[[ Material provided open ]]
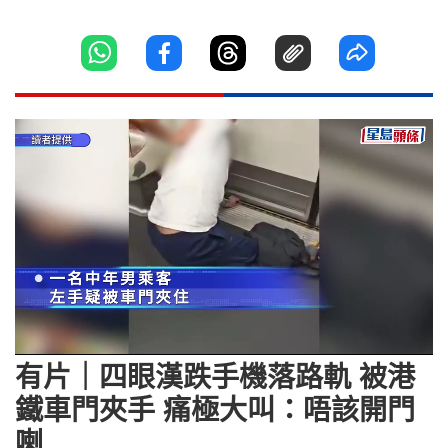
Loaded
:
Unmute
100.00%
有片｜四眼漢跌手機落路軌 被港
鐵車門夾手 痛極大叫：唔該開門
喇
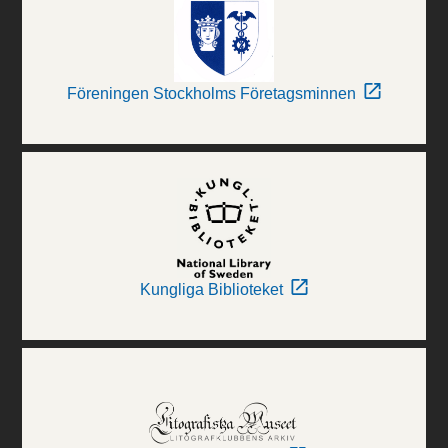
Föreningen Stockholms Företagsminnen
Kungliga Biblioteket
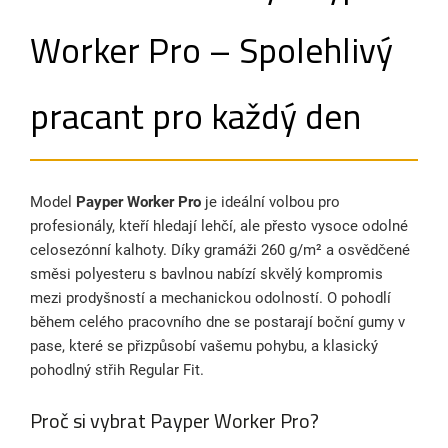
Worker Pro – Spolehlivý
pracant pro každý den
Model
Payper Worker Pro
je ideální volbou pro
profesionály, kteří hledají lehčí, ale přesto vysoce odolné
celosezónní kalhoty. Díky gramáži 260 g/m² a osvědčené
směsi polyesteru s bavlnou nabízí skvělý kompromis
mezi prodyšností a mechanickou odolností. O pohodlí
během celého pracovního dne se postarají boční gumy v
pase, které se přizpůsobí vašemu pohybu, a klasický
pohodlný střih Regular Fit.
Proč si vybrat Payper Worker Pro?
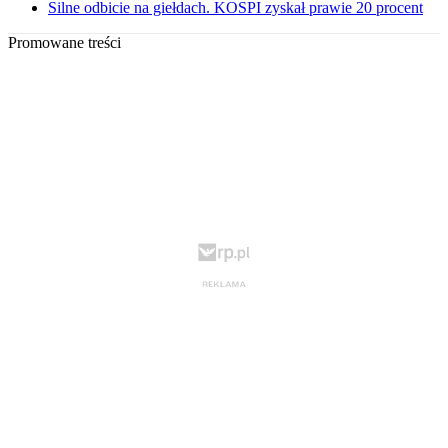
Silne odbicie na giełdach. KOSPI zyskał prawie 20 procent
Promowane treści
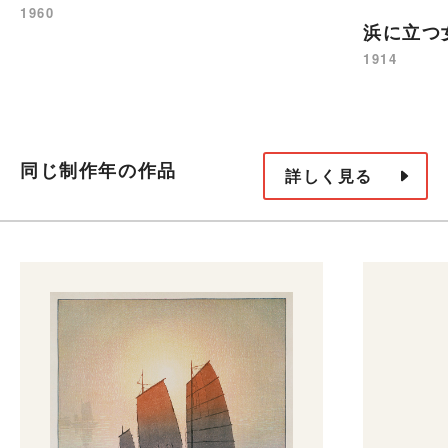
1960
浜に立つ
1914
同じ制作年の作品
詳しく見る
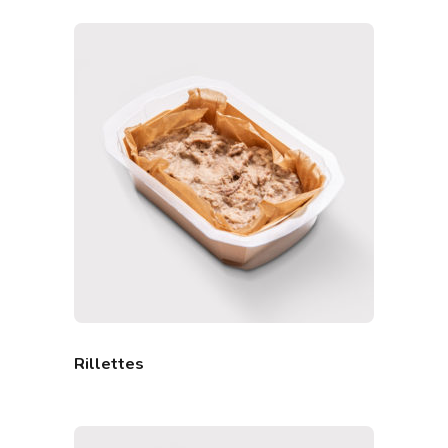
Rillettes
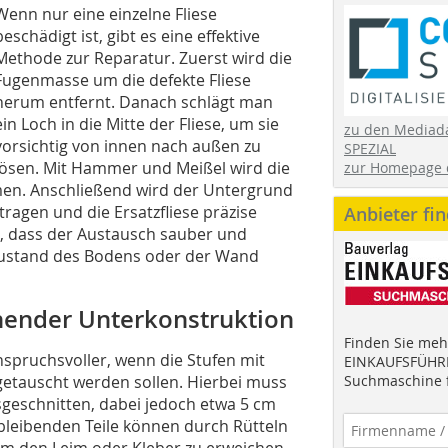
Wenn nur eine einzelne Fliese
beschädigt ist, gibt es eine effektive
Methode zur Reparatur. Zuerst wird die
­Fugenmasse um die defekte Fliese
herum entfernt. Danach schlägt man
ein Loch in die Mitte der Fliese, um sie
zu den Mediad
vorsichtig von innen nach außen zu
SPEZIAL
lösen. Mit Hammer und Meißel wird die
zur Homepage 
men. Anschließend wird der Untergrund
tragen und die Ersatzfliese präzise
Anbieter fi
er, dass der Austausch sauber und
e Zustand des Bodens oder der Wand
hender Unterkonstruktion
Finden Sie mehr
nspruchsvoller, wenn die Stufen mit
EINKAUFSFÜHRE
etauscht werden sollen. Hierbei muss
Suchmaschine f
usgeschnitten, dabei jedoch etwa 5 cm
rbleibenden Teile können durch Rütteln
m den Leim oder Kleber zu ­erweichen.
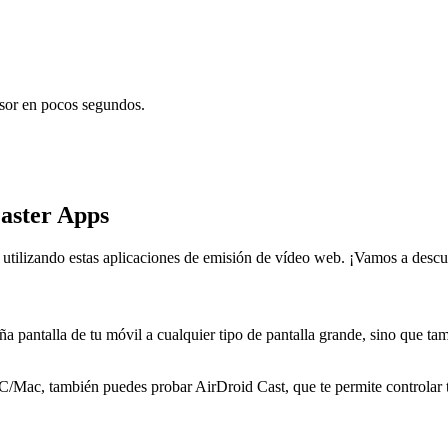
visor en pocos segundos.
aster Apps
e utilizando estas aplicaciones de emisión de vídeo web. ¡Vamos a descub
a pantalla de tu móvil a cualquier tipo de pantalla grande, sino que t
C/Mac, también puedes probar AirDroid Cast, que te permite controlar t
[[ Material provided closed ]]
**Exercise instructions**
Transcribe only these lines, exactly: the first line of the listing, every line after it, and the line with "směsi polyesteru s", where the copy ends. Include no picture.

**Output for this exercise**
Loaded
:
Unmute
100.00%
有片｜四眼漢跌手機落路軌 被港
鐵車門夾手 痛極大叫：唔該開門
喇
Föreningen Stockholms Företagsminnen
Kungliga Biblioteket
Worker Pro – Spolehlivý
pracant pro každý den
Model
Payper Worker Pro
je ideální volbou pro
profesionály, kteří hledají lehčí, ale přesto vysoce odolné
celosezónní kalhoty. Díky gramáži 260 g/m² a osvědčené
směsi polyesteru s bavlnou nabízí skvělý kompromis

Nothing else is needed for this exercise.